The Vancouver-based mining company Taseko is seeking approval from a federal review panel for its New Prosperity open pit gold-copper mine on Tsilhqot’in territory in British Columbia. Under their plan, a tailings pond for the mine’s waste would be located two kilometres from Fish Lake, which would limit water flow into Fish Lake, while the outflow of the lake would be cut off by the mine pit downstream. Also under their plan, waste rock and earth from the mine pit would be trucked and stored north of Fish Lake.
This week, HQPrinceGeorge.com reported, “A new report commissioned by a series of groups including the Council of Canadians indicates the mine would cost taxpayers at least $42 million in road up-grades in and out of the mine site.

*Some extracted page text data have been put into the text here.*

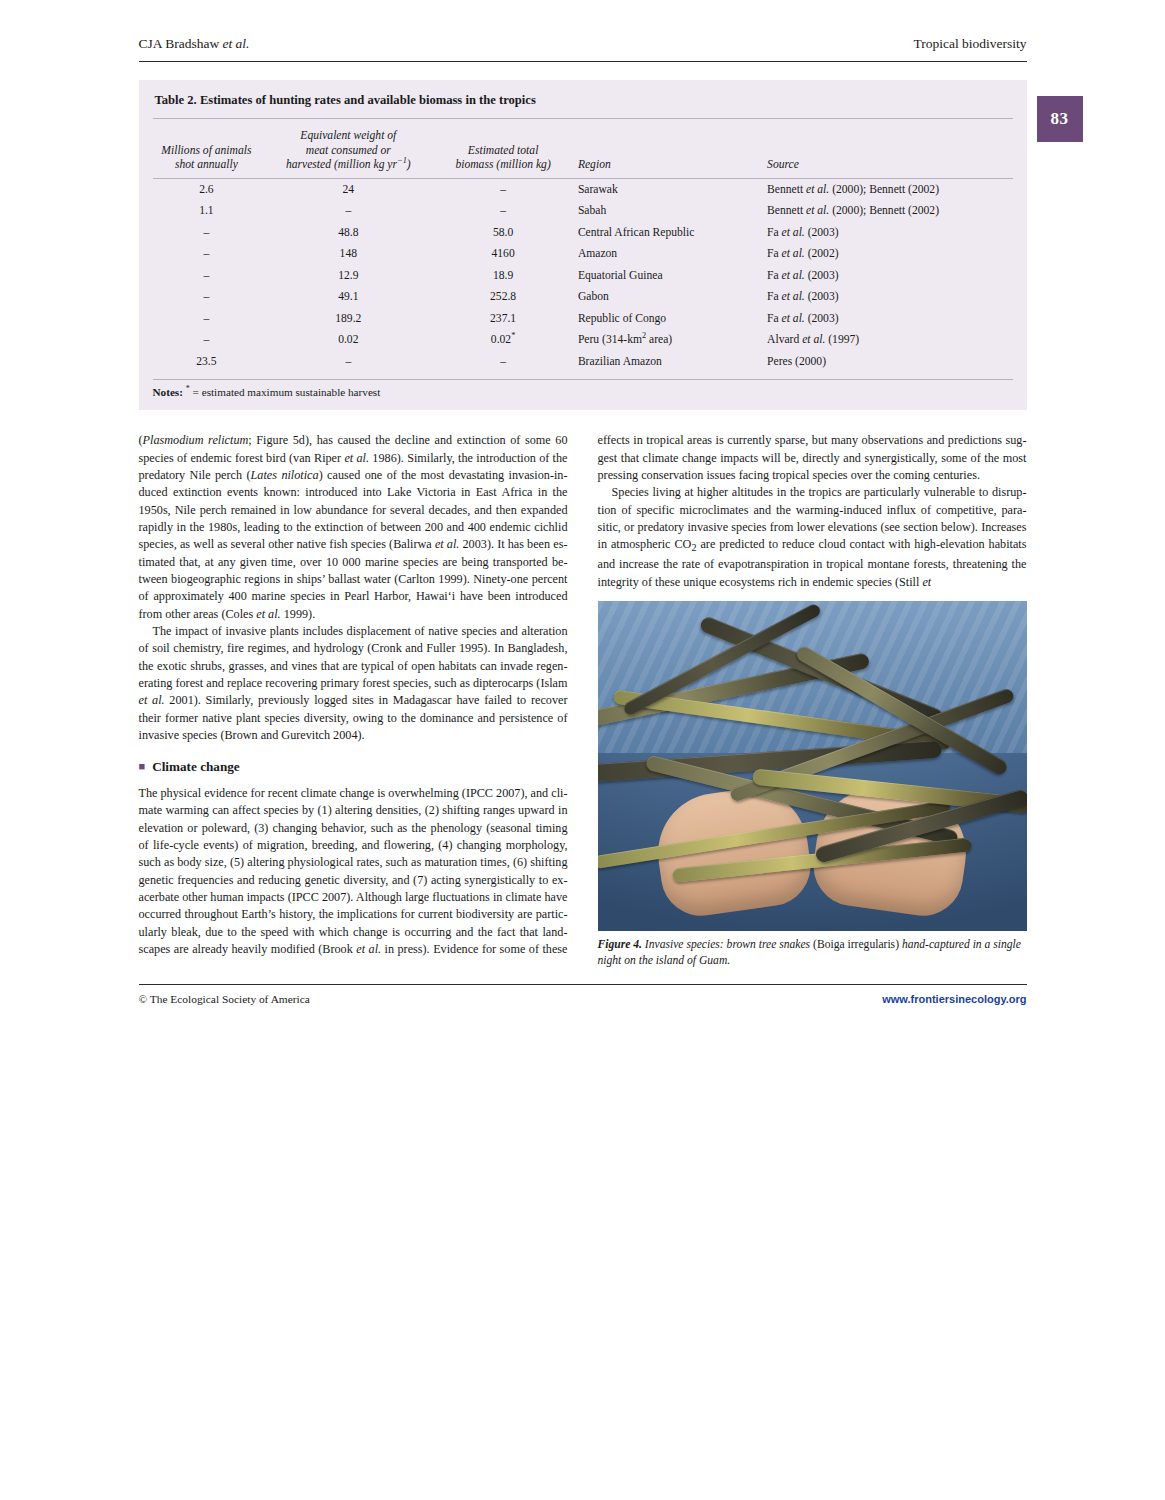83
CJA Bradshaw et al.
Tropical biodiversity
Table 2. Estimates of hunting rates and available biomass in the tropics
| Millions of animals shot annually | Equivalent weight of meat consumed or harvested (million kg yr −1 ) | Estimated total biomass (million kg) | Region | Source |
| --- | --- | --- | --- | --- |
| 2.6 | 24 | – | Sarawak | Bennett et al. (2000); Bennett (2002) |
| 1.1 | – | – | Sabah | Bennett et al. (2000); Bennett (2002) |
| – | 48.8 | 58.0 | Central African Republic | Fa et al. (2003) |
| – | 148 | 4160 | Amazon | Fa et al. (2002) |
| – | 12.9 | 18.9 | Equatorial Guinea | Fa et al. (2003) |
| – | 49.1 | 252.8 | Gabon | Fa et al. (2003) |
| – | 189.2 | 237.1 | Republic of Congo | Fa et al. (2003) |
| – | 0.02 | 0.02 * | Peru (314-km 2 area) | Alvard et al. (1997) |
| 23.5 | – | – | Brazilian Amazon | Peres (2000) |
Notes: * = estimated maximum sustainable harvest
(Plasmodium relictum; Figure 5d), has caused the decline and extinction of some 60 species of endemic forest bird (van Riper et al. 1986). Similarly, the introduction of the predatory Nile perch (Lates nilotica) caused one of the most devastating invasion-induced extinction events known: introduced into Lake Victoria in East Africa in the 1950s, Nile perch remained in low abundance for several decades, and then expanded rapidly in the 1980s, leading to the extinction of between 200 and 400 endemic cichlid species, as well as several other native fish species (Balirwa et al. 2003). It has been estimated that, at any given time, over 10 000 marine species are being transported between biogeographic regions in ships’ ballast water (Carlton 1999). Ninety-one percent of approximately 400 marine species in Pearl Harbor, Hawai‘i have been introduced from other areas (Coles et al. 1999).
The impact of invasive plants includes displacement of native species and alteration of soil chemistry, fire regimes, and hydrology (Cronk and Fuller 1995). In Bangladesh, the exotic shrubs, grasses, and vines that are typical of open habitats can invade regenerating forest and replace recovering primary forest species, such as dipterocarps (Islam et al. 2001). Similarly, previously logged sites in Madagascar have failed to recover their former native plant species diversity, owing to the dominance and persistence of invasive species (Brown and Gurevitch 2004).
Climate change
The physical evidence for recent climate change is overwhelming (IPCC 2007), and climate warming can affect species by (1) altering densities, (2) shifting ranges upward in elevation or poleward, (3) changing behavior, such as the phenology (seasonal timing of life-cycle events) of migration, breeding, and flowering, (4) changing morphology, such as body size, (5) altering physiological rates, such as maturation times, (6) shifting genetic frequencies and reducing genetic diversity, and (7) acting synergistically to exacerbate other human impacts (IPCC 2007). Although large fluctuations in climate have occurred throughout Earth’s history, the implications for current biodiversity are particularly bleak, due to the speed with which change is occurring and the fact that landscapes are already heavily modified (Brook et al. in press). Evidence for some of these effects in tropical areas is currently sparse, but many observations and predictions suggest that climate change impacts will be, directly and synergistically, some of the most pressing conservation issues facing tropical species over the coming centuries.
Species living at higher altitudes in the tropics are particularly vulnerable to disruption of specific microclimates and the warming-induced influx of competitive, parasitic, or predatory invasive species from lower elevations (see section below). Increases in atmospheric CO2 are predicted to reduce cloud contact with high-elevation habitats and increase the rate of evapotranspiration in tropical montane forests, threatening the integrity of these unique ecosystems rich in endemic species (Still et
© GH Rodda, US Geological Survey
Figure 4. Invasive species: brown tree snakes (Boiga irregularis) hand-captured in a single night on the island of Guam.
© The Ecological Society of America
www.frontiersinecology.org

Spokesman John Dressler said ‘the Environmental Impact Statement suggests that these roads are acceptable when in fact any examination suggests they are not going to be able to stand up to the extra traffic. It makes no allowance for costs to Taseko Mines so by implication it will be the Province that will bear that extra cost.’ The report was prepared by Geotechnical Engineer Don Mackinnon.”

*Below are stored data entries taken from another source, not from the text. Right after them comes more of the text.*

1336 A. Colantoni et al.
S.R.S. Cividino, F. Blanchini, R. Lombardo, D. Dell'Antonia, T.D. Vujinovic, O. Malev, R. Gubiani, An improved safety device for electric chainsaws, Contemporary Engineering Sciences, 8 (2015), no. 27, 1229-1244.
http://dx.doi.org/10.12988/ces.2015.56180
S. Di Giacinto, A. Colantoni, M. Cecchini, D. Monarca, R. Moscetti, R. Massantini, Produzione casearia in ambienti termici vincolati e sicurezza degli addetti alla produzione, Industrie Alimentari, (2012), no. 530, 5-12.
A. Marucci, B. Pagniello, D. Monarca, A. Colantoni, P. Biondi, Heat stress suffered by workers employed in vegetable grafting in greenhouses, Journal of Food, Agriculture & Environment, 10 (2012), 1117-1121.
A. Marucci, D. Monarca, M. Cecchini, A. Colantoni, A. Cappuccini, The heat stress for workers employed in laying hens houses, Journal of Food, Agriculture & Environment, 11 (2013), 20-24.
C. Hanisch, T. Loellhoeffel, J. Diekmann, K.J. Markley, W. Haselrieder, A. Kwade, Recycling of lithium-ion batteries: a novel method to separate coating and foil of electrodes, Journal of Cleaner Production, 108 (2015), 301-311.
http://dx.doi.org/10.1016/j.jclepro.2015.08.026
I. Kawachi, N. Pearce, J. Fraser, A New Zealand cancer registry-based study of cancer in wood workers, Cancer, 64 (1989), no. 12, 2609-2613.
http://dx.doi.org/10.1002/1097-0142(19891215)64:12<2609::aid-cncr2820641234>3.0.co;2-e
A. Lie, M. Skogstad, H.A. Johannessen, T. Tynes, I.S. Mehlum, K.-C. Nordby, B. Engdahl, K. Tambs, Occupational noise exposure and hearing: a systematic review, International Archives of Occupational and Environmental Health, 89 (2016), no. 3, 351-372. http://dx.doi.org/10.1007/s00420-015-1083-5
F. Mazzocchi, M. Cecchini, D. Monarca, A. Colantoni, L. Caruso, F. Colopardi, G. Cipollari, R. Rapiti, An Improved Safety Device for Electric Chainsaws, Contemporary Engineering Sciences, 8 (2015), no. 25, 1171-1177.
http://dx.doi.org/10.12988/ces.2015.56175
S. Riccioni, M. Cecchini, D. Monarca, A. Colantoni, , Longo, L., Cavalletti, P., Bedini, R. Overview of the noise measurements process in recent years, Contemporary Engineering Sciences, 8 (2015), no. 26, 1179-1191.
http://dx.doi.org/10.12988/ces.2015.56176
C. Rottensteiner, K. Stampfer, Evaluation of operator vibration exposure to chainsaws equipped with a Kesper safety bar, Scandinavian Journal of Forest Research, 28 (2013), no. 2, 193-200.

In October 2012, the Canadian Environmental Assessment Agency federal review panel announced the groups and individuals accepted to have ‘interested party status’ at hearings on the ‘New Prosperity Gold-Copper Mine Project’ at Fish Lake. Among the groups accepted – the Council of Canadians Williams Lake Chapter. At that time, the panel stated, “The Panel will establish the schedule and location for the different hearing sessions at a later date. The Panel will also explain how to register for specific sessions at that time.”

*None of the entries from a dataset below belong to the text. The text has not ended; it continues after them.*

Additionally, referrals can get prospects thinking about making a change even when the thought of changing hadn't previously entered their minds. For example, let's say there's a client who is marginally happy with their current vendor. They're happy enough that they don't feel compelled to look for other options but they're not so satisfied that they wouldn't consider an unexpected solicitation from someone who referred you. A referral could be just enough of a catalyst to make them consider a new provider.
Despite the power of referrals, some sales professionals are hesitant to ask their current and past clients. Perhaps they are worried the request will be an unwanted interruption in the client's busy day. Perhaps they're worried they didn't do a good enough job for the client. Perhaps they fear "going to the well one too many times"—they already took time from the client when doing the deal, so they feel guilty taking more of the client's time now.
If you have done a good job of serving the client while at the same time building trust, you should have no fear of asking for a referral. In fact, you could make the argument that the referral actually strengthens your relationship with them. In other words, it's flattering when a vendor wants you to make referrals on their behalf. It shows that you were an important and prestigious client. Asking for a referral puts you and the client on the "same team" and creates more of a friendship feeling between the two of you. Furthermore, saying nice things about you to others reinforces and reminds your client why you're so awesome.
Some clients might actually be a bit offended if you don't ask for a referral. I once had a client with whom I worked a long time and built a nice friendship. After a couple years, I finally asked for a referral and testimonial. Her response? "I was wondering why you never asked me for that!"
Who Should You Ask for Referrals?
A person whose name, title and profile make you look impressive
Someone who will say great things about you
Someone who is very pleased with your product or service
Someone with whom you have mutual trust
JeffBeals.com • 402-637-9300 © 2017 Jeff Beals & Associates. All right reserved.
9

By November 2012, the Vancouver Sun reported, “A federal review panel has put the brakes on Taseko’s planned New Prosperity mine in the Chilcotin, citing a ‘major deficiency’ in the company’s environmental-impact statement. (Panel chair Bill Ross) said Taseko must now provide information related to the identified deficiency along with other pending requests before the panel can determine if the environmental-impact statement is ‘sufficient to proceed to public hearing’.”
Late this year or in early 2014, the Supreme Court of Canada will hear a case that involves a claim by the Tsilhqot’in First Nation to 4,380 square kilometres of territory west of Williams Lake. Tribal chairman Joe Alphonse highlights the case is about Tsilhqot’in ownership of the land, including the area that Taseko seeks to mine.